| TASK TO COMPLETE |
Look for "ring" in each line of the entries, and return the matching lines.

*** RECORD EXCERPTS ***

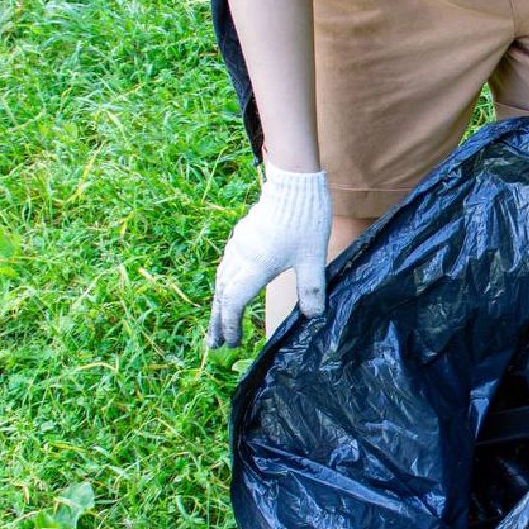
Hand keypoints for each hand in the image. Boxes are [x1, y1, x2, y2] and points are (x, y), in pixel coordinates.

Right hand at [207, 164, 332, 347]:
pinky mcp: (242, 237)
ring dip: (219, 305)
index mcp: (255, 266)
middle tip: (215, 346)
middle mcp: (241, 257)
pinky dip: (224, 286)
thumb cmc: (305, 219)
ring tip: (218, 324)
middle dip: (219, 322)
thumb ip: (312, 288)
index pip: (234, 302)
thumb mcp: (313, 257)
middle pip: (223, 295)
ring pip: (222, 281)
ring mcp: (239, 246)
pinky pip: (226, 267)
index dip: (231, 325)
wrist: (294, 182)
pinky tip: (228, 291)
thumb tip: (313, 317)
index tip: (232, 343)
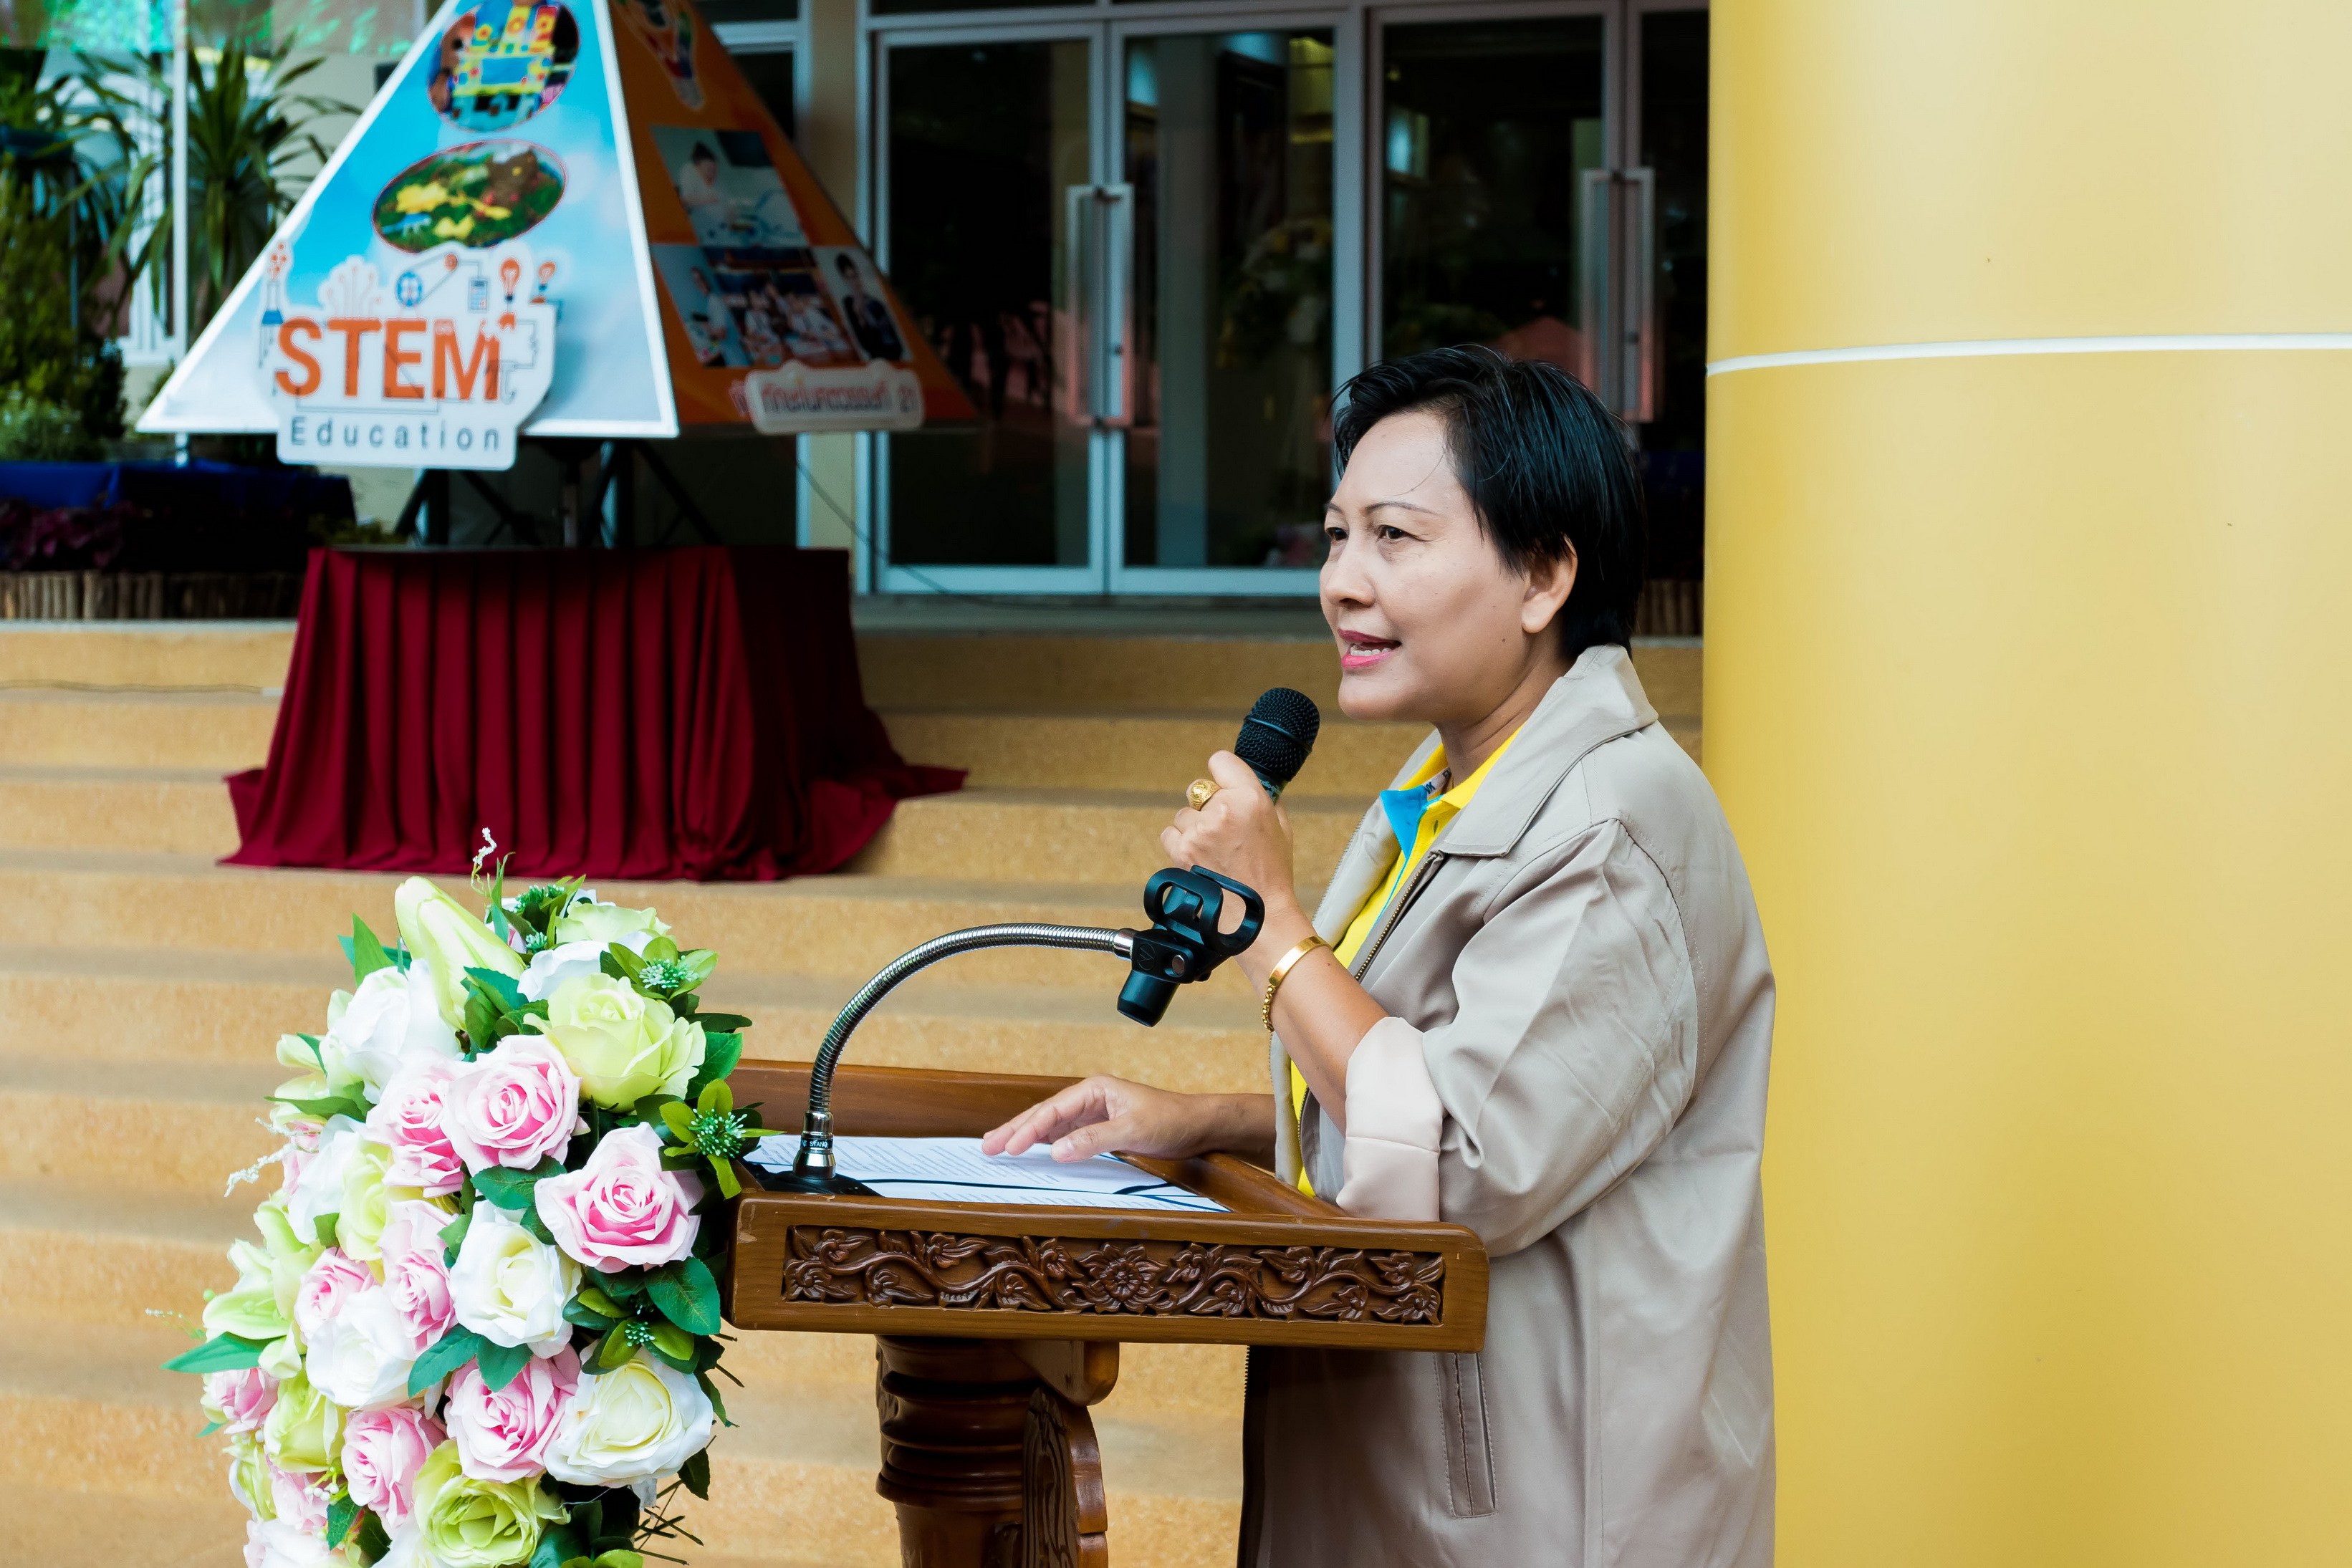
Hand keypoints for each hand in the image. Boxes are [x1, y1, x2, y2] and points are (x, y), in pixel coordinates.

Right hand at [980, 1076, 1270, 1163]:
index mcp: (1095, 1089)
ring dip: (1026, 1136)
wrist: (1197, 1126)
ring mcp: (1093, 1113)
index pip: (1052, 1110)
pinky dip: (1045, 1143)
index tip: (1009, 1146)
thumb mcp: (1132, 1131)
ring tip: (998, 1146)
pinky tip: (1031, 1150)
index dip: (1028, 1129)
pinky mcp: (1100, 1128)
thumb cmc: (1171, 1120)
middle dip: (1015, 1129)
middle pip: (1045, 1114)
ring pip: (1051, 1125)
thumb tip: (1056, 1151)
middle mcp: (1090, 1098)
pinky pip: (1065, 1135)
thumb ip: (1093, 1140)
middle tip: (988, 1145)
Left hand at [1164, 750, 1300, 925]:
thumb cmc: (1272, 874)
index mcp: (1251, 798)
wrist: (1257, 916)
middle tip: (1221, 828)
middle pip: (1198, 789)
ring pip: (1183, 814)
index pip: (1220, 761)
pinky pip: (1169, 834)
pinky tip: (1197, 857)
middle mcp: (1223, 809)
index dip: (1221, 774)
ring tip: (1212, 850)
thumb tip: (1252, 781)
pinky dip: (1179, 844)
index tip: (1223, 786)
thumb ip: (1266, 799)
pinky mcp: (1182, 851)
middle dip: (1207, 805)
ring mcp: (1199, 831)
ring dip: (1193, 828)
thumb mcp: (1281, 828)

*** End of RECORD EXCERPTS ***

| RESPONSE TO THE TASK |
ring dip: (219, 305)
ring tip: (218, 324)
ring pip: (222, 281)
ring mcp: (239, 246)
ring dip: (1026, 1136)
ring mcp: (1093, 1113)
ring tip: (998, 1146)
ring pip: (1051, 1125)
ring pip: (1183, 814)
ring tip: (1212, 850)
ring mcp: (1199, 831)
ring dip: (1193, 828)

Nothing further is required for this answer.